Symptoms of Covid in pregnant women
Compared to non-pregnant women of reproductive age, pregnant women with Covid-19 are more likely to be asymptomatic, the study found.
Previous research has also found this. The PregCOV-19 Living Systematic Review found an estimated 74% of women were asymptomatic, while another study from the US reported that 86% of women who were admitted in labour and who tested positive were asymptomatic.
When pregnant women do show symptoms, the most common ones are fever (40%) and cough (41%). Less frequent symptoms include difficulty breathing (21%), muscle pain (19%), loss of sense of taste (14%) and diarrhoea (8%).
What about the risk to babies?
The review found the overall rates of stillbirth and neonatal death are low in women with suspected or confirmed Covid-19. Dr Allotey said mothers should be reassured that the risks to their babies is “very low”.
It is possible for mothers to pass the virus on to their babies before birth, states the NHS, however when this has happened, the babies have recovered. There’s no evidence coronavirus causes miscarriage or affects how a baby develops in pregnancy.
Pregnant women with Covid-19 are more likely to experience preterm birth and their babies are more likely to be admitted to a neonatal unit, the review found.
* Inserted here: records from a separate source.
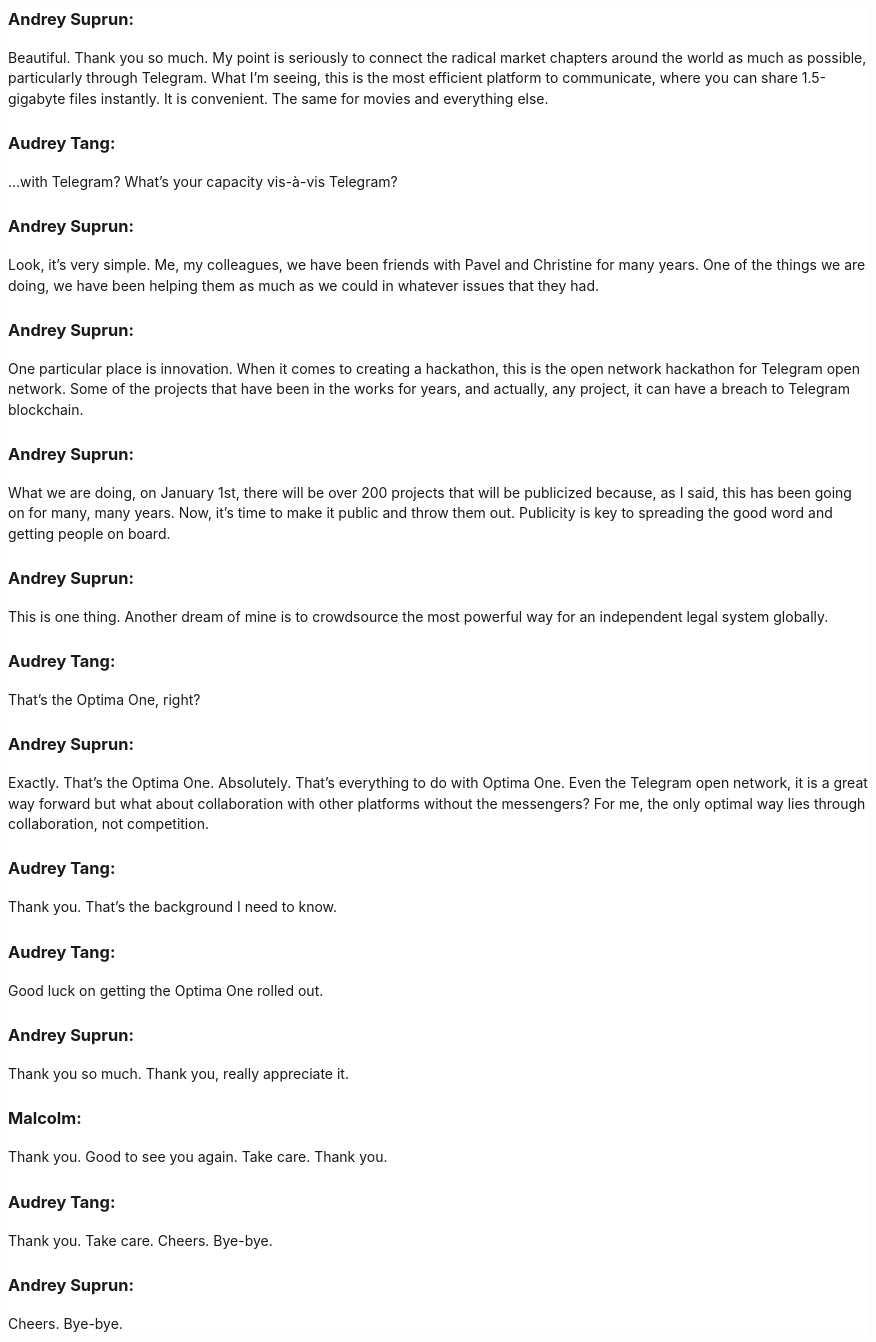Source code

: ### Andrey Suprun:
Beautiful. Thank you so much. My point is seriously to connect the radical market chapters around the world as much as possible, particularly through Telegram. What I’m seeing, this is the most efficient platform to communicate, where you can share 1.5-gigabyte files instantly. It is convenient. The same for movies and everything else.

### Audrey Tang:
…with Telegram? What’s your capacity vis-à-vis Telegram?

### Andrey Suprun:
Look, it’s very simple. Me, my colleagues, we have been friends with Pavel and Christine for many years. One of the things we are doing, we have been helping them as much as we could in whatever issues that they had.

### Andrey Suprun:
One particular place is innovation. When it comes to creating a hackathon, this is the open network hackathon for Telegram open network. Some of the projects that have been in the works for years, and actually, any project, it can have a breach to Telegram blockchain.

### Andrey Suprun:
What we are doing, on January 1st, there will be over 200 projects that will be publicized because, as I said, this has been going on for many, many years. Now, it’s time to make it public and throw them out. Publicity is key to spreading the good word and getting people on board.

### Andrey Suprun:
This is one thing. Another dream of mine is to crowdsource the most powerful way for an independent legal system globally.

### Audrey Tang:
That’s the Optima One, right?

### Andrey Suprun:
Exactly. That’s the Optima One. Absolutely. That’s everything to do with Optima One. Even the Telegram open network, it is a great way forward but what about collaboration with other platforms without the messengers? For me, the only optimal way lies through collaboration, not competition.

### Audrey Tang:
Thank you. That’s the background I need to know.

### Audrey Tang:
Good luck on getting the Optima One rolled out.

### Andrey Suprun:
Thank you so much. Thank you, really appreciate it.

### Malcolm:
Thank you. Good to see you again. Take care. Thank you.

### Audrey Tang:
Thank you. Take care. Cheers. Bye-bye.

### Andrey Suprun:
Cheers. Bye-bye.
Pregnant women and the Covid vaccine
Pregnant women are not offered the Covid vaccine unless they are considered high risk – either because of an underlying health condition or their job.
The Joint Committee on Vaccination and Immunisation (JCVI), which is responsible for prioritising who gets the vaccine, says although available data does not indicate safety concerns or harm to pregnancy, there is insufficient evidence to recommend routine use of Covid-19 vaccines during pregnancy.
Professor Shakila Thangaratinam, corresponding author and co-director of the WHO Collaborating Centre for Global Women’s Health at the University of Birmingham, said the risk factors identified in their review – such as diabetes and chronic hypertension, but also maternal age and ethnicity – need to be taken into consideration in JCVI decision-making.
What should pregnant women do now?
Pregnant women are urged to consider taking precautions to avoid catching the virus. This includes: washing hands regularly, staying at home as much as possible, practising social distancing and staying away from anyone who has symptoms of coronavirus.
Prof Thangaratinam said the new research “is crucial” to address important research questions and to shape healthcare policy and clinical decision-making.
In response to the study, Dr Morris, from the RCOG, said the findings support previous data that shows the majority of pregnant women with Covid-19 will experience mild or moderate symptoms, “but for pregnant women who are in their third trimester of pregnancy or have pre-existing medical problems, they are at a higher risk of developing severe illness”.
Despite it being almost a year into the pandemic, he said “there is still no robust data from the UK comparing pregnant and non-pregnant women with Covid-19”.
“This data gap extends to the Covid-19 vaccine and whether pregnant women will routinely be offered it,” he said. “So far none of the vaccines have undergone specific clinical trials in pregnant women, something that urgently needs to change.”
RCOG is encouraging pregnant women to contact their maternity team if they have any concerns about their or their baby’s health.